Old 06-28-2012, 06:48 AM
  # 1 (permalink)  
erutxet
Member
 
Join Date: May 2012
Posts: 27
Injury from succumbing to the forced spirituality in AA

I've been in AA for three months and I ended up in the psychiatric ward after taking the third step of the program, which is to turn your life and your will over to a higher power as you understand him. I put my whole life into this step and I ended up feeling out of control, like I had no say in what happened to me. I felt pressure to be something I wasn't at the expense of my sobriety and that really messed me up. I'm picking up the pieces now. I've distanced myself from the AA program because I have a resentment toward it. I feel like I am a powerless, worthless piece of **** who needs God to recover, and I never wanted that. All I wanted was a way to stop drinking, not catholic guilt.

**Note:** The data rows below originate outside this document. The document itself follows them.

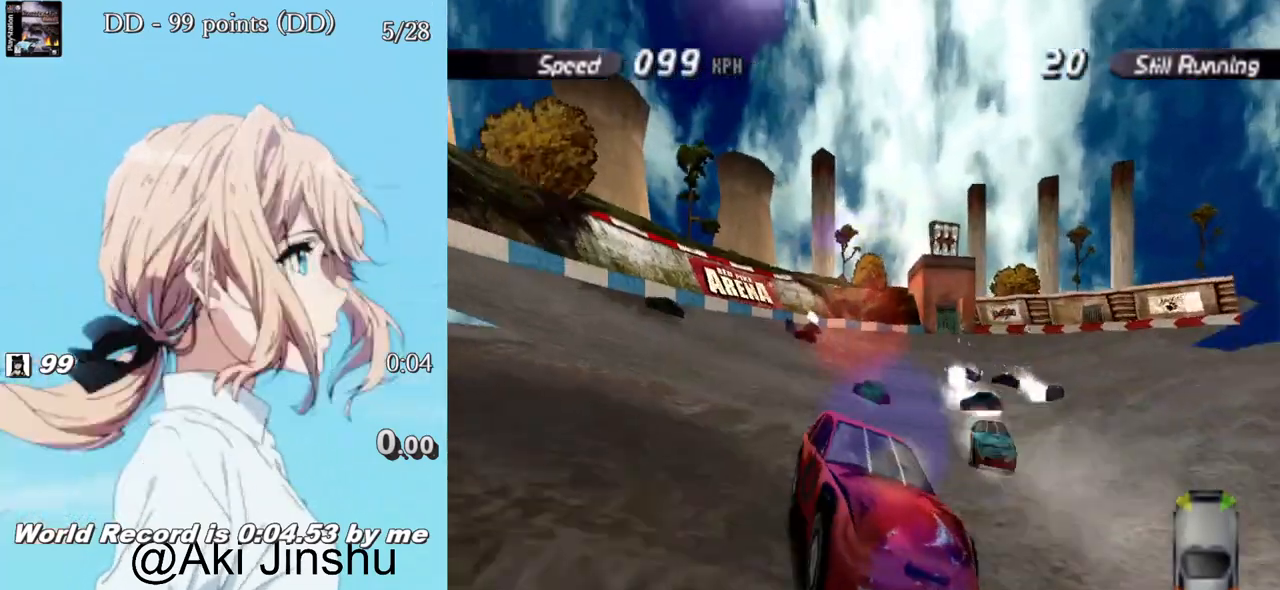
{"buttons": ["SQUARE"], "left_stick": "center", "right_stick": "center", "events": [[467, "DPAD_LEFT", "up"]]}
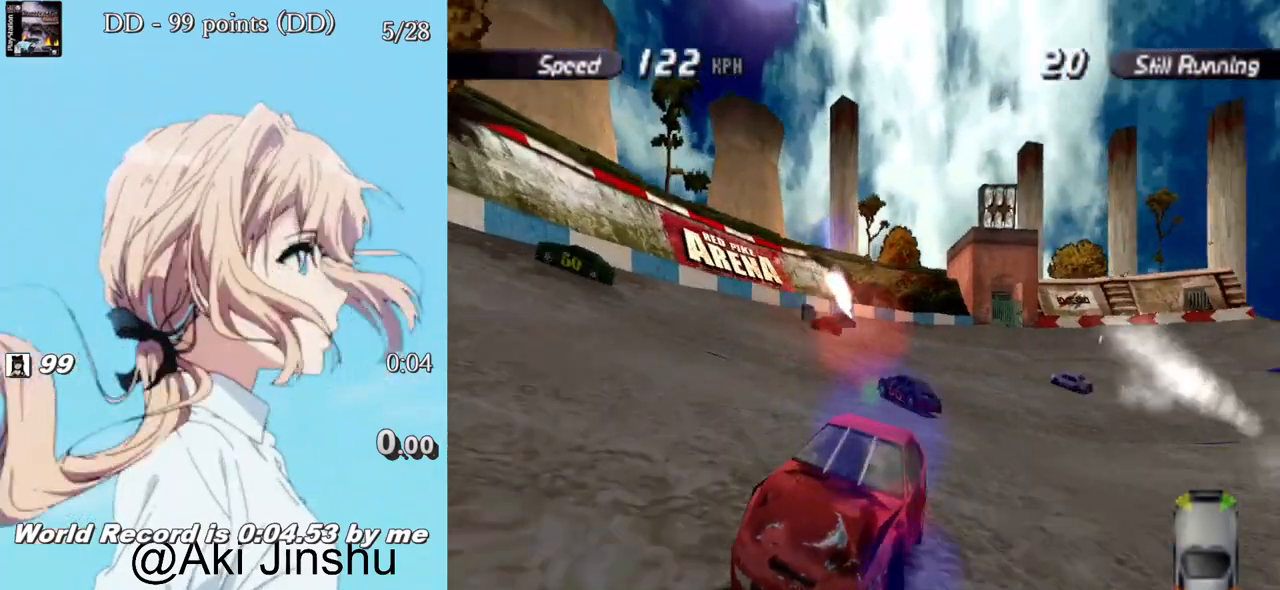
{"buttons": ["SQUARE"], "left_stick": "center", "right_stick": "center", "events": [[283, "DPAD_LEFT", "down"], [333, "DPAD_LEFT", "up"]]}
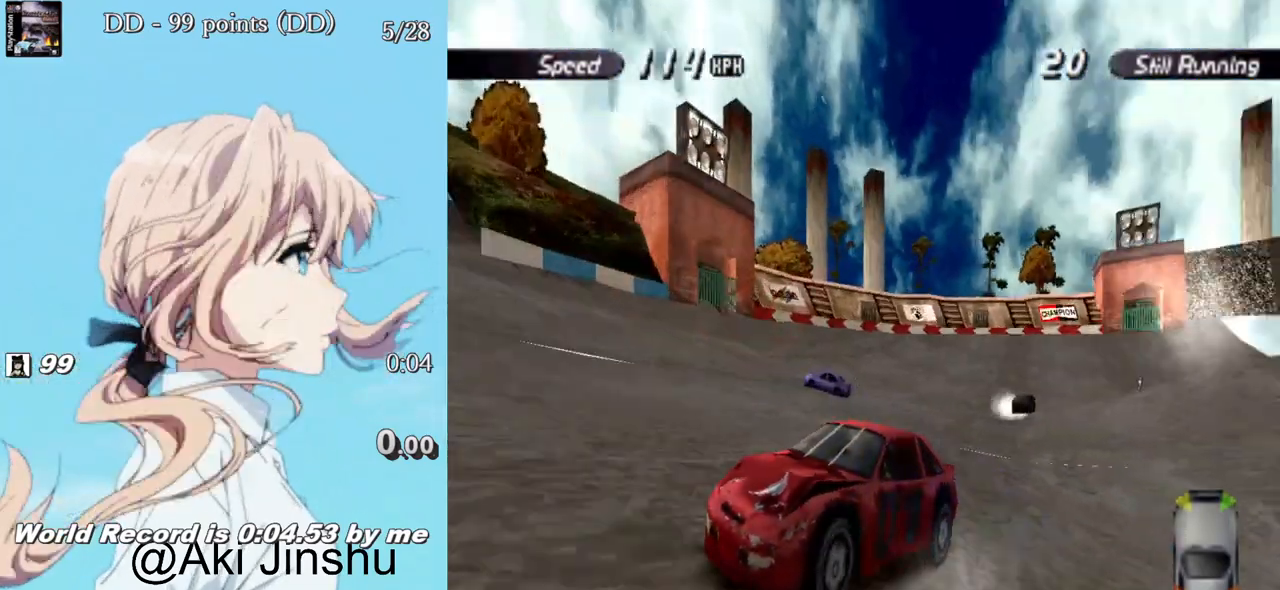
{"buttons": ["CROSS", "DPAD_RIGHT"], "left_stick": "center", "right_stick": "center", "events": [[267, "CROSS", "down"], [267, "SQUARE", "up"], [400, "DPAD_RIGHT", "down"]]}
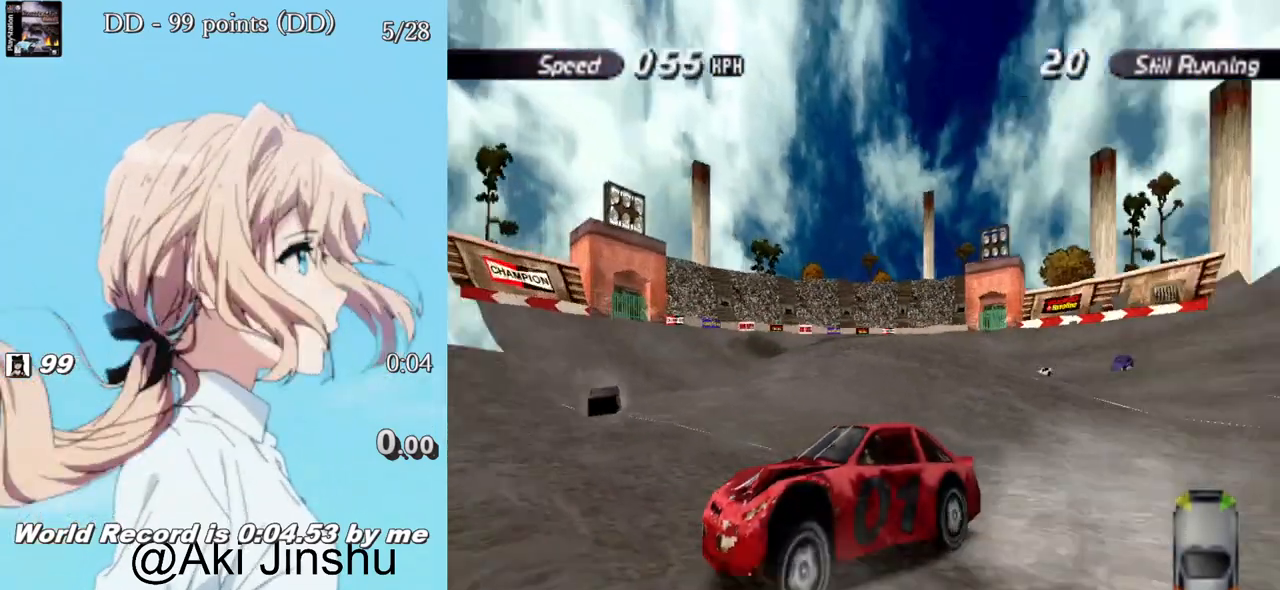
{"buttons": ["CROSS"], "left_stick": "center", "right_stick": "center", "events": [[317, "DPAD_RIGHT", "up"]]}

I even started going to church again because I thought it would make my sobriety better, and then I felt guilty for not going to church enough and reading the bible everyday. I've never been a paticularly religious person and it angers me that AA forced me to search for my spiritual side as a way to deal with my problems with no alternative. It's still even hard to pull away from God at this point because I took the God aspect too seriously. I went in way too deep. I thought Jesus Christ was talking to me through AA and all this crap, it was horrible. I plan to go to AA again at some point but as a liberated atheist who appreciates all people's journey in sobriety, but understands that spirituality is not the only way.